The final 2 kilometres presented a steep downhill descent on treacherously loose gravel. Tip number two: Bring two hiking poles! Walking the Chemin Le-Puy without these essential companions would be a dangerous challenge.
Saint Privat D’Allier, a charming little town, offered limited dinner options. Pizzas, baguettes, cheese, and ham from the local café on the corner, is the go-to here. We opted for the latter and had a fun “hotel room picnic”. This leads us to Tip number three: Bring a corkscrew from home – wine is readily available in France, but screwtops are nowhere to be found!
Day two, as we were warned, proved to be quite the challenge. Normally a 20-kilometer stretch may not seem daunting, but we soon discovered that appearances can be deceiving. Our journey from the previous day’s descent continued for about 2.5 kilometres before we reached a brief plateau, offering a “breath catch” moment. Then comes a formidable ascent that stretches over a relentless 8 kilometres. This uphill climb soared 800 meters in total elevation. Some advice: Begin your day quite early, and take it slow. Ensure you have an ample supply of water and snacks with you. What’s intriguing about this route is the “WC’s” (toilets) along the way. Every so often, you’ll encounter a wooden shack marked with a WC sign. Surprisingly, these “dry toilets” are environmentally friendly, quite clean and actually odour-free.
The next two days continue to pose challenges in terms of refreshment stops; they are few and far between, almost non-existent. Therefore, Tip number 4: Stock up on refreshments for your hike the day before. Bringing snacks from South Africa is not advisable, as the luggage transfer limit is set at 13 kilograms per day, making it impossible to transport loads of snacks with you. But all the villages have ‘supermarchés’ so buying fresh fruit, baguettes, cheese etc. is very easy.
We concluded the first part of our “Two Beginnings Camino” in Aumont-Aubrac, a stunning town that stands out as a highlight along the route. However, our journey did not end without a minor hiccup. We received notice the day prior that our train for the following day had been cancelled due to strikes – a typical occurrence here in France. So, I mustered my best French to explain my predicament to the lovely and friendly lady at the tourism office. She reassured me, saying, “This is quite usual for us.
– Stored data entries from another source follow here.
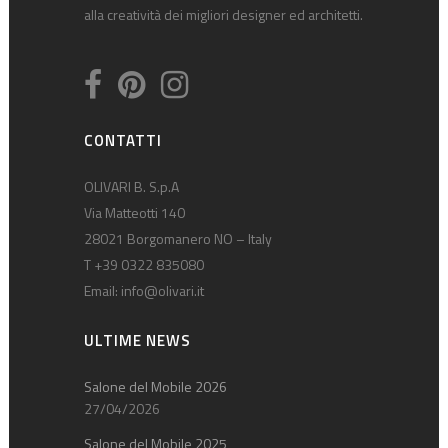
alla creatività dei migliori designer ed architetti.
CONTATTI
OLIVARI B. S.p.A
Via Matteotti 140
28021 Borgomanero NO – Italy
T +39 0322 835080
Email:
info@olivari.it
ULTIME NEWS
Salone del Mobile 2026
27/04/2026
Salone del Mobile 2025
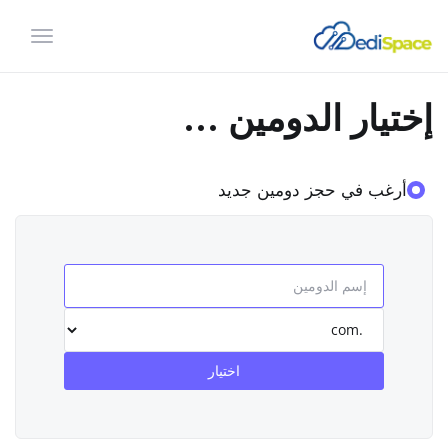
تبديل
التنقل
إختيار الدومين ...
أرغب في حجز دومين جديد
اختيار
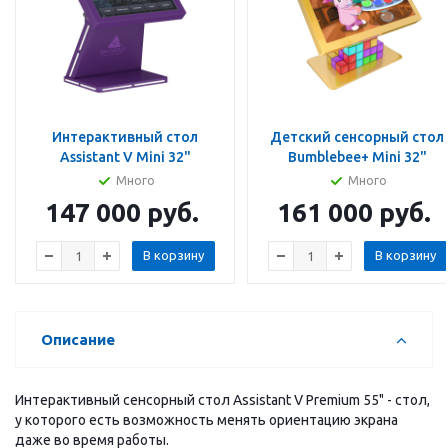
Интерактивный стол
Детский сенсорный стол
Assistant V Mini 32"
Bumblebee+ Mini 32"
Много
Много
147 000
руб.
161 000
руб.
В корзину
В корзину
Описание
Интерактивный сенсорный стол Assistant V Premium 55" - стол,
у которого есть возможность менять ориентацию экрана
даже во время работы.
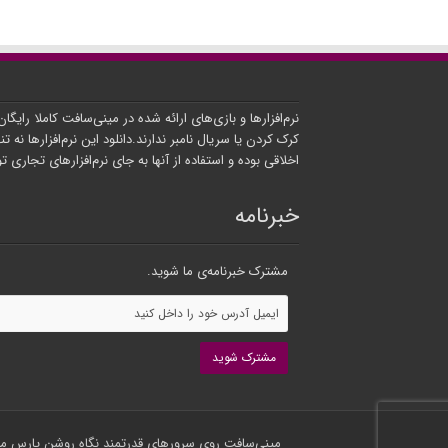
نرم‌افزارها و بازی‌های ارائه شده در مینی‌سافت کاملا رایگا
کرک کردن یا سریال نامبر ندارند.دانلود این نرم‌افزارها نه تنه
اخلاقی بوده و استفاده از آنها به جای نرم‌افزارهای تجاری 
خبرنامه
مشترک خبرنامه‌ی ما شوید.
مینی‌سافت روی سرورهای قدرتمند
نگاه روشن پارس
می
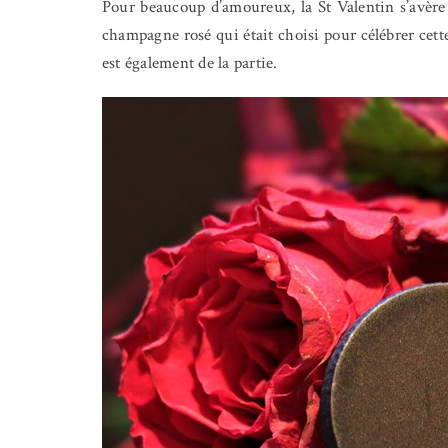
Pour beaucoup d’amoureux, la St Valentin s’avère ê
champagne rosé qui était choisi pour célébrer cette
est également de la partie.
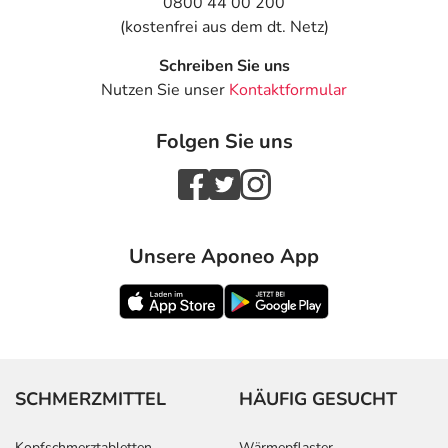
0800 44 00 200
(kostenfrei aus dem dt. Netz)
Schreiben Sie uns
Nutzen Sie unser
Kontaktformular
Folgen Sie uns
Unsere Aponeo App
SCHMERZMITTEL
HÄUFIG GESUCHT
Kopfschmerztabletten
Wärmepflaster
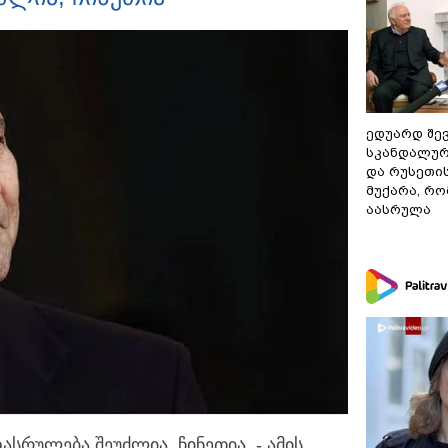
ედუარდ შე
სკანდალურ
და რუსეთი
მუქარა, რო
აასრულა
ასრულება შეუძლია, ჩინეთია, - ამის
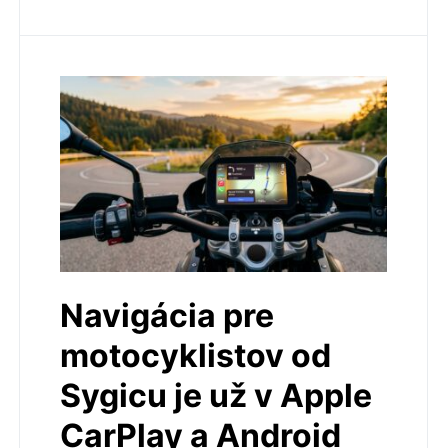
Navigácia pre
motocyklistov od
Sygicu je už v Apple
CarPlay a Android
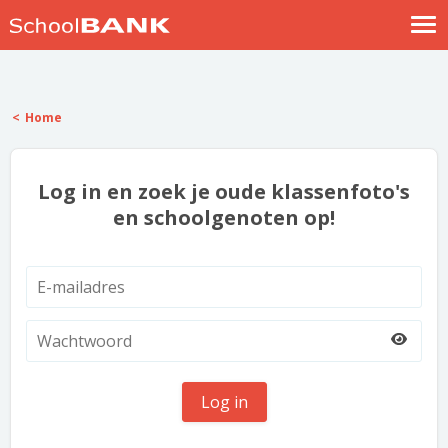
Nostalgische verhalen
Log in
Home
Meld je gratis aan
Help
Log in en zoek je oude klassenfoto's
en schoolgenoten op!
Log in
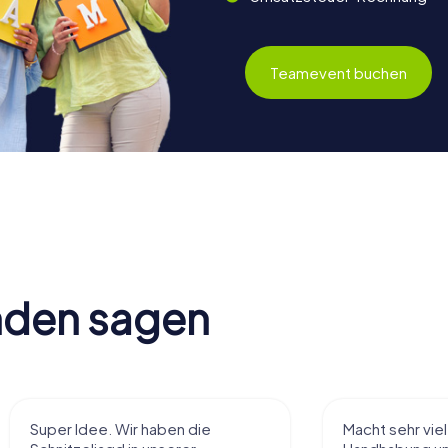
Teamevent buchen
nden sagen
Super Idee. Wir haben die
Macht sehr vie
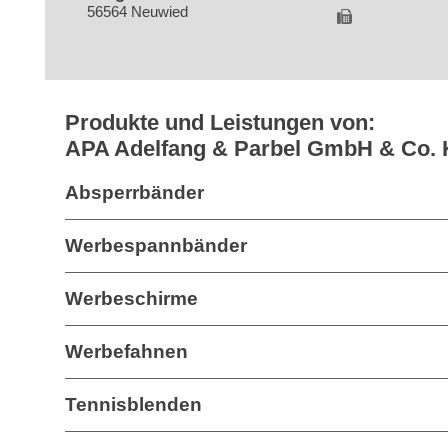
56564 Neuwied
Produkte und Leistungen von:
APA Adelfang & Parbel GmbH & Co.
Absperrbänder
Werbespannbänder
Werbeschirme
Werbefahnen
Tennisblenden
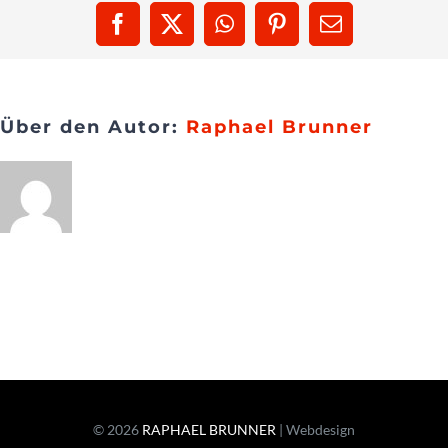
Facebook
X
WhatsApp
Pinterest
E-
Presse
Mail
Kontakt
Über den Autor:
Raphael Brunner
© 2026
RAPHAEL BRUNNER
| Webdesign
But do not worry, a bus will come to pick you up. The timing has changed slightly, but you will not be left behind!” And indeed, the bus arrived! Hence, here’s Tip number 5: Don’t stress about train cancellations in France. It’s rather common and you won’t find yourself stranded.
In summary, the first 100 kilometres of the Via Podiensis were marked by challenging terrain, but the exquisite French countryside more than compensated for the difficulties. Croissants, baguettes, cheese, wine – the French cuisine and lifestyle are truly captivating. It was a delightful experience. Now, on to Spain and my beloved Camino Francés!